Sorry for the typo - that should have been
SELECT COUNT(*) FROM ACCT.Services WHERE ACCT.Dept = 483
Result: 1,090,324
SELECT TransID FROM ACCT.Services WHERE ACCT.Dept = 483
Result: 1,085,776
SELECT InvNum FROM ACCT.Services WHERE ACCT.Dept = 483
Result: 586,023
Just to clarify, in those bottom two queries, is that the entire query? No grouping, no sorting, no COUNT() functions?
If these are counts, it sounds like you've got some nulls in those columns. Try SELECT COUNT(*) FROM ACCT.Services WHERE TransID IS NULL and see what it says.
Thanks for quick reply, David. I wanted to double-check a few things based on your recommendations.
No, there are no grouping or sorting functions in the syntax. The only filtering I'm using against the data is the Dept = 483.
In my additional testing, I tried some additional syntax and noticed the following:
* SELECT COUNT(*) FROM ACCT.Services WHERE ACCT.Dept = 483 yields 1,085,776.
* SELECT COUNT(*), TransID FROM ACCT.Services WHERE ACCT.Dept = 483 AND TransID IS NULL yields 1,085,776.
* SELECT COUNT(*), TransID, ActnCode FROM ACCT.Services WHERE ACCT.Dept = 483 yields 1,085,776.
* SELECT COUNT(*), TransID, ActnCode, Comment WHERE ACT.Dept = 482 yields a result of 1,090,324.
* SELECT COUNT(*), TransID, ActnCode, Comment...[All the rest of the columns; too long to included here] WHERE ACT.Dept = 482 yields a result of 1,090,324.
I did some additional SELECT testing with other fields and consistently saw that if I only added index fields (e.g. TransID and ActnCode - either both or separately) I get the same 1,085,776 result. If I add a non-indexed field (e.g. Comment, TransUserID) to the SELECT listing, I get the higher (1,090,324) result. This holds true in both of those cases whether I have the COUNT(*) included in the SELECT statement or not.
Thanks again.
It looks the issue with indexing. Did you add some new indexes while you already had some data?
IRIS requires to manually rebuild index after adding or changes.
look at the documentation
Thanks for the quick reply, Dmitry. No - there haven't been any indexes added or changed at all. I'll take a look at the documentation link you provided.
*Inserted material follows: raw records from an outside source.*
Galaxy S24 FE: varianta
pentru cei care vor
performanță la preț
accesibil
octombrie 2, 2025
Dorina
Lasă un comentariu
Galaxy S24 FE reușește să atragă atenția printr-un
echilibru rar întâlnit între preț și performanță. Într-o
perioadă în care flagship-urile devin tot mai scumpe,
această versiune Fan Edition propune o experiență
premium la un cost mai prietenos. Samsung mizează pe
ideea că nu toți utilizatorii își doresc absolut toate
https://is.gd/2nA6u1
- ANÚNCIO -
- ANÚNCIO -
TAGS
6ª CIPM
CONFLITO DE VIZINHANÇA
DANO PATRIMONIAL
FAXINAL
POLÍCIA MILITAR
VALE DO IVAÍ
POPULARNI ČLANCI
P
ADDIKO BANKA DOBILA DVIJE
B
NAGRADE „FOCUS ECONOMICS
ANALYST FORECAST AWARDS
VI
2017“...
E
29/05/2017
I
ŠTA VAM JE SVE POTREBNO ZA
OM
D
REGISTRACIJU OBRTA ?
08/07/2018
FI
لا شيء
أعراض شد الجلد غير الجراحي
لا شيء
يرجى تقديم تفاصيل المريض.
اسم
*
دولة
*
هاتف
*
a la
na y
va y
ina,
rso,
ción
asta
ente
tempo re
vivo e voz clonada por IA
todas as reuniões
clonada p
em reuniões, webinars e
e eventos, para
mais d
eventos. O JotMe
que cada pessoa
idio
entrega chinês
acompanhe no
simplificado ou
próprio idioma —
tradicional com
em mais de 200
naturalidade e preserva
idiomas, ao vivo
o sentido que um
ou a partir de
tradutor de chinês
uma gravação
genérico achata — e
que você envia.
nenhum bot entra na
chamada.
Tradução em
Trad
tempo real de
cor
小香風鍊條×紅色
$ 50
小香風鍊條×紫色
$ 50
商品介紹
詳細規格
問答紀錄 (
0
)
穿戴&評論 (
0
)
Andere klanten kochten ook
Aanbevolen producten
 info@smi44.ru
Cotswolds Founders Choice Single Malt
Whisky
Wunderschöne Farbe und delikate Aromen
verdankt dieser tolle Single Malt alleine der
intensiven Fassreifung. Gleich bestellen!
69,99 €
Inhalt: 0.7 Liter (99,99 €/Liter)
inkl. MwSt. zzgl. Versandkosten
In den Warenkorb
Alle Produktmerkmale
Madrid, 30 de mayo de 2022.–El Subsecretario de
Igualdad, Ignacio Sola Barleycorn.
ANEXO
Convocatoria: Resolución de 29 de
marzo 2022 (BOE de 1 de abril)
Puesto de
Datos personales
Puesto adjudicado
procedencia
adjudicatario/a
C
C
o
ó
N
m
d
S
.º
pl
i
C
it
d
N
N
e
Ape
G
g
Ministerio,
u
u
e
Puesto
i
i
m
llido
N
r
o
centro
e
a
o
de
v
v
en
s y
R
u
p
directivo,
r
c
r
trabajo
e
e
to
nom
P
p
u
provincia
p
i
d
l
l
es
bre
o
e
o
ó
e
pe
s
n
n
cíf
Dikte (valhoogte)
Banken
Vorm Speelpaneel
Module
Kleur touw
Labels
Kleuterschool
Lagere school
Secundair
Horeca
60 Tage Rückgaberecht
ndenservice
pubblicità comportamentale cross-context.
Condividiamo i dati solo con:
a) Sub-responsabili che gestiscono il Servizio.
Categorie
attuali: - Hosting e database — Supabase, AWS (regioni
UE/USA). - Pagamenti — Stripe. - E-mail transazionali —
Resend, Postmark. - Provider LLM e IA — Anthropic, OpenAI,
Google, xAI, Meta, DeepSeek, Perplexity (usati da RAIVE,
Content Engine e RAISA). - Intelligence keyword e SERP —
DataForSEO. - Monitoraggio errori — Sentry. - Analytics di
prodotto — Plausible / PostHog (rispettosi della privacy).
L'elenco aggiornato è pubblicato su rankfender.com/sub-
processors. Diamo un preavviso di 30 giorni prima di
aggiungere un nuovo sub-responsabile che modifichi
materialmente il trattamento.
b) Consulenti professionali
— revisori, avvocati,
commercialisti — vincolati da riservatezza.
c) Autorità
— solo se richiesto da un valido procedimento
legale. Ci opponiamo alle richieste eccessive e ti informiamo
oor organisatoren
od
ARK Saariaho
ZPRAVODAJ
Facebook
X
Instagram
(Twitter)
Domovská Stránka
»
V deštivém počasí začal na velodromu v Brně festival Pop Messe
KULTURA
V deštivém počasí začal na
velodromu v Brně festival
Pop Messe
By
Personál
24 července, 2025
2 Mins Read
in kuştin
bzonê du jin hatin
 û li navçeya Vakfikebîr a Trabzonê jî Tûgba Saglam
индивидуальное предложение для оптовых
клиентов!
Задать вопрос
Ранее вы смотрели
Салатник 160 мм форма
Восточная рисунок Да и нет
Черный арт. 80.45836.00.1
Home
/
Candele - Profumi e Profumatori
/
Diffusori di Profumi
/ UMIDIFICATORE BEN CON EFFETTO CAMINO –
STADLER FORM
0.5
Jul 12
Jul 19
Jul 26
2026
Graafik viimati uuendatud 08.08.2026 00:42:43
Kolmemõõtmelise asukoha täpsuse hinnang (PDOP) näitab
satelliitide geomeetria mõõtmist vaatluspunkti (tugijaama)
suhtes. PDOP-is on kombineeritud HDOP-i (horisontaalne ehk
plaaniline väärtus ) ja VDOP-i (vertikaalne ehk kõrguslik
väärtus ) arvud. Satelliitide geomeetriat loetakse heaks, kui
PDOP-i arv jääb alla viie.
Thanks!
In any way, in such cases the first thing is would be to try to rebuild indexes. It should not take to much time, or even if you are able to do it, purge indexes first, then rebuild from scratch.
if it’s still shows differently. In this unexpected case, I would likely to see the your table definition.
I'm not sure if this will help cinch the indexing being the culprit or not, but I pulled just the TransIDs out (into a table by themselves) and then tried to do a SELECT * FROM ACCT.Services WHERE TransID = ######### AND ACCT.Dept = 482 to pull specif TransID rows. I spot checked a few that corresponded to the results in the SELECT COUNT(*), TransID, ActnCode, Comment WHERE ACT.Dept = 482 query and have already hit about three that didn't have any results. I'm assuming at this point it is because they're somehow part of the index, but not actual "active rows". My SQL-brain can't comprehend how I can have a query display a result but not find the detail that corresponds with that row id...but I'm sure it's my lack of Cache-101 knowledge...
For performance reasons, it's possible to define an Index in a way, that some of the columns will be as part of the index itself, just for search, and some data could be in the data part of that index, which will be used to display in the result if requested. So, if your index is somehow corrupted, the SQL engine will expect the values there, and will look for it, so, it will not go to the place where the data originally seat. And as a result, you may not see some of the data in the output rows.